Mom went on and on, in that strange, folksy, down-home voice. Then she stopped and looked out at the crowd, waiting for the laughter to die down. When everyone was silent, she shrugged and said, “Now, that’s just silly, isn’t it?”
The whole room burst into laughter again, as if everyone was just waiting for another chance to be silly together.
These bankers must not get out much, Lori thought.
“But, you know,” Mom continued in a more serious tone. Even her drawl flattened out a little. “For all that we keep saying time is money, we all really know it isn’t. The problem is, we seem to have forgotten that money isn’t time, either.”
She paused, letting her words sink in.
“I have five kids. Back when I had three of them in diapers all at the same time—and usually all dirty at the same time, too, I might add—there were some days when I thought I’d need about five more of me just to take care of my own children. Money wasn’t in very great supply back then either, so I didn’t often have the option of hiring someone else to take care of my kids for me. I’m not holding myself up as some sort of saint here—there were times when I would have paid every penny I had just to have someone else get my daughter Lori ready for church. When she was two, she was an escape artist when it came to clothes. No sooner would I have the last button on her dress buttoned, and turned around to keep the baby from chewing the bow tie off his collar, than I’d turn around again and Lori would have stripped entirely. The dress, her tights, and even that frilly white underwear would be lying in a heap on the floor, and she’d be dancing around naked, ready to run out the door.” Mom grinned. “My husband was a little concerned about what sort of career possibilities she was getting inclined toward.”
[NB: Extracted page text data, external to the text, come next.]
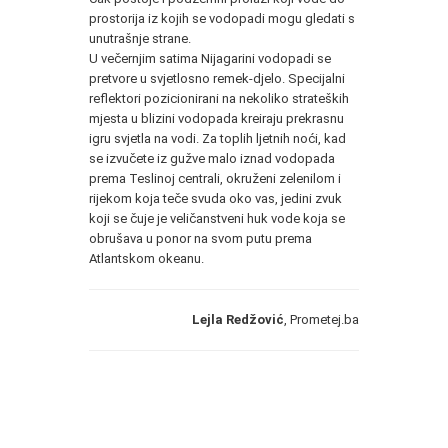
prostorija iz kojih se vodopadi mogu gledati s
unutrašnje strane.
U večernjim satima Nijagarini vodopadi se
pretvore u svjetlosno remek-djelo. Specijalni
reflektori pozicionirani na nekoliko strateških
mjesta u blizini vodopada kreiraju prekrasnu
igru svjetla na vodi. Za toplih ljetnih noći, kad
se izvučete iz gužve malo iznad vodopada
prema Teslinoj centrali, okruženi zelenilom i
rijekom koja teče svuda oko vas, jedini zvuk
koji se čuje je veličanstveni huk vode koja se
obrušava u ponor na svom putu prema
Atlantskom okeanu.
Lejla Redžović
, Prometej.ba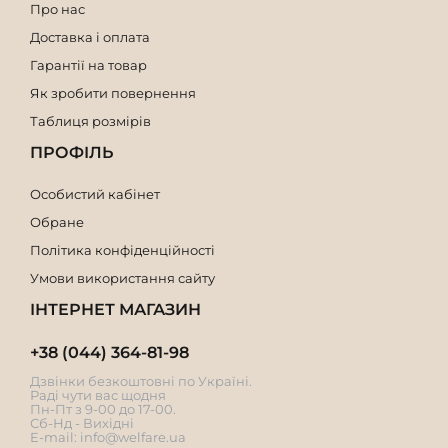
Про нас
Доставка і оплата
Гарантії на товар
Як зробити повернення
Таблиця розмірів
ПРОФІЛЬ
Особистий кабінет
Обране
Політика конфіденційності
Умови використання сайту
ІНТЕРНЕТ МАГАЗИН
+38 (044) 364-81-98
Дзвінки безкоштовні по Україні.
Раді чути вас щодня
Пн-Пт з 9-00 до 17-00.
Сб-Нд - Вихідні
E-mail:
info@welfare.ua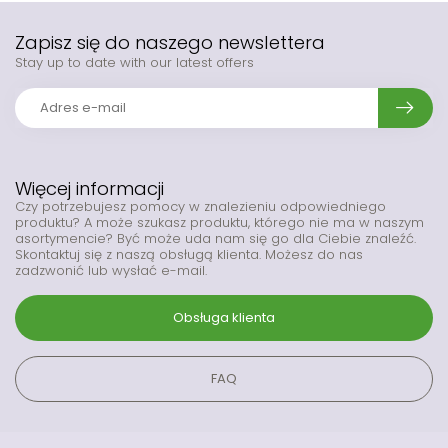
Zapisz się do naszego newslettera
Stay up to date with our latest offers
Więcej informacji
Czy potrzebujesz pomocy w znalezieniu odpowiedniego
produktu? A może szukasz produktu, którego nie ma w naszym
asortymencie? Być może uda nam się go dla Ciebie znaleźć.
Skontaktuj się z naszą obsługą klienta. Możesz do nas
zadzwonić lub wysłać e-mail.
Obsługa klienta
FAQ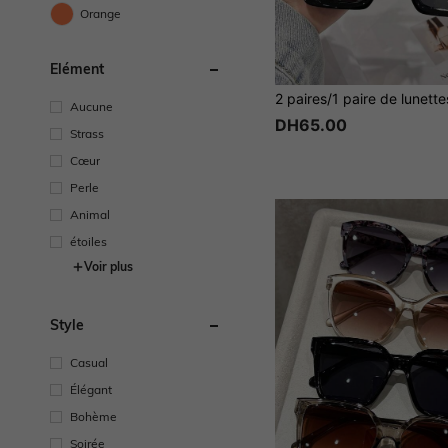
Orange
Élément
Aucune
DH65.00
Strass
Cœur
Perle
Animal
étoiles
Voir plus
Style
Casual
Élégant
Bohème
Soirée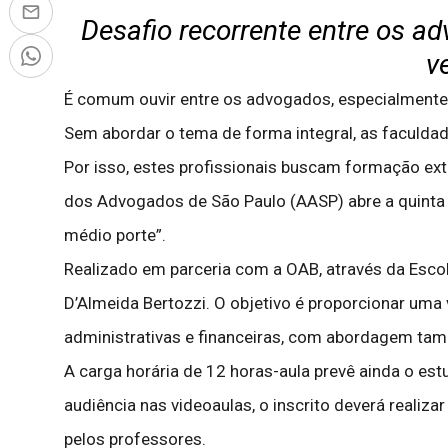
Desafio recorrente entre os ad
v
É comum ouvir entre os advogados, especialmente
Sem abordar o tema de forma integral, as faculd
Por isso, estes profissionais buscam formação ext
dos Advogados de São Paulo (AASP) abre a quinta t
médio porte”.
Realizado em parceria com a OAB, através da Escol
D’Almeida Bertozzi. O objetivo é proporcionar uma
administrativas e financeiras, com abordagem tam
A carga horária de 12 horas-aula prevê ainda o es
audiência nas videoaulas, o inscrito deverá realiz
pelos professores.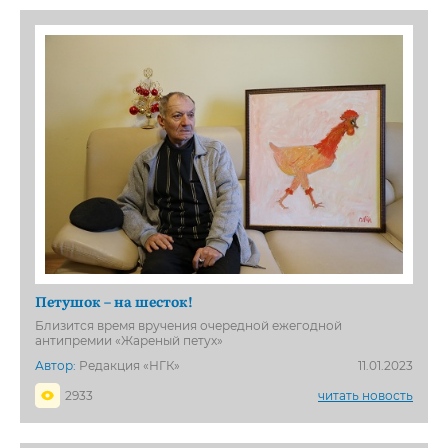
Петушок – на шесток!
Близится время вручения очередной ежегодной
антипремии «Жареный петух»
Автор:
Редакция «НГК»
11.01.2023
2933
читать новость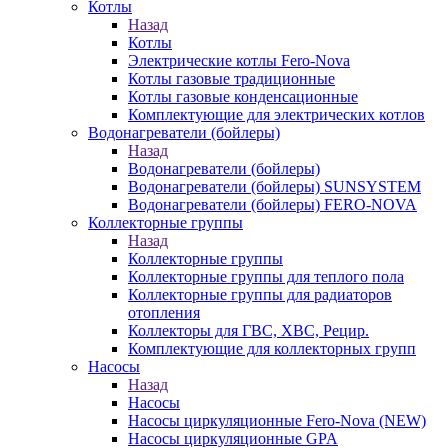
Котлы
Назад
Котлы
Электрические котлы Fero-Nova
Котлы газовые традиционные
Котлы газовые конденсационные
Комплектующие для электрических котлов
Водонагреватели (бойлеры)
Назад
Водонагреватели (бойлеры)
Водонагреватели (бойлеры) SUNSYSTEM
Водонагреватели (бойлеры) FERO-NOVA
Коллекторные группы
Назад
Коллекторные группы
Коллекторные группы для теплого пола
Коллекторные группы для радиаторов
отопления
Коллекторы для ГВС, ХВС, Рецир.
Комплектующие для коллекторных групп
Насосы
Назад
Насосы
Насосы циркуляционные Fero-Nova (NEW)
Насосы циркуляционные GPA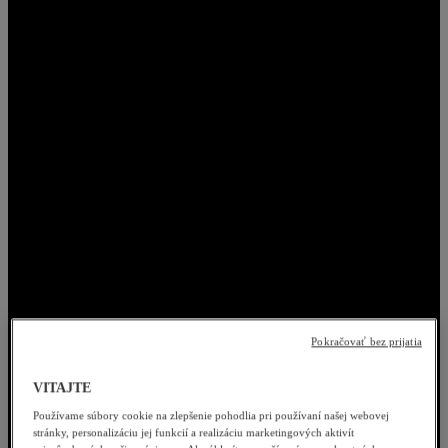
Pokračovať bez prijatia
VITAJTE
Používame súbory cookie na zlepšenie pohodlia pri používaní našej webovej
stránky, personalizáciu jej funkcií a realizáciu marketingových aktivít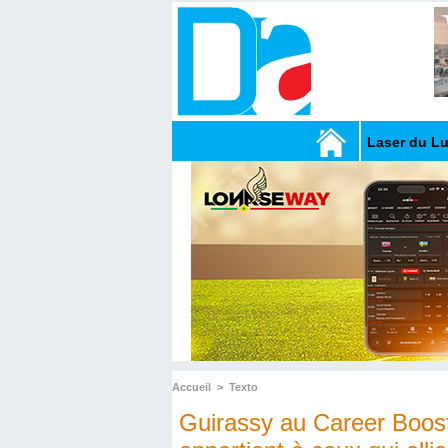
Laser du L
Accueil
>
Texto
Guirassy au Career Boost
The bankers laughed again, uproariously. The sound swelled in Lori’s ears. Her face burned. This was what Mom had been talking about, all these years, all across the country? Making fun of Lori? How dare she.
Lori couldn’t stand to listen to another word. She got up and rushed for the door. She was glad now that nobody at their table knew who she was.
The tears were already swarming along her eyelids, but she kept her eyes open wide so none of them would start spilling over until she was alone. She hurried across the glitzy lobby she’d been so impressed with before and stabbed the elevator button. Seventeen. They were on floor seventeen. . . . Only sixteen more floors to go.
Fortunately, the elevator was empty, and Lori let herself sniffle as soon as the door closed. Lori felt so ashamed. Had people seen her leaving? Did they know she was Mom’s daughter? Did anyone think, Well, there’s the little striptease artist now?
Probably they laughed even harder, if they knew.
The elevator dinged and the doors opened. Just a right turn and a left turn, and then Lori would be safely back in her room, and she could cry and cry and cry, all she wanted.
Lori was at the door of room 1709 before she remembered: She didn’t have a key.
Chuck had never known.
Mom—his mother—was incredible. For the first seven years of his life, she’d been just Mom, making meat loaf, checking his homework, reminding him to wear his jacket when it rained. And then, after that, after the accident, when they moved in with Gram and Pop, she was still just Mom when she was around. She just wasn’t around as much.
He’d known she gave speeches. He’d known she gave a lot of them. But he hadn’t known she was like an actress up there, getting people to laugh just by screwing up her nose and making a face. He hadn’t known she could make a whole room quiet just by standing still and waiting. And he hadn’t known she was so smart. She was talking about time and money and banks like—well, like she didn’t even come from Pickford County.
Chuck was so proud.
He sat tall in his squishy banquet chair. He forgot that the banquet meal had been so small and that he was still hungry. He forgot that neither Lori nor anyone else at their table had spoken to him for the entire meal. He was in awe.
“I have five kids,” Mom said, and Chuck felt a little jolt of surprise. It was almost like he’d forgotten she was Mom. But of course she was talking about him and Lori and Joey and Mike and Emma. It was almost like they were famous, too.
Mom told a funny story about Lori when she was two, how she always took her clothes off as soon as Mom got her dressed for church on Sunday mornings. The entire banquet hall was laughing—as Pop would put it, fit to split their pants.
“You had to admire her persistence,” Mom said with a shrug and a smile, like she’d been proud of Lori even though she’d been exasperated.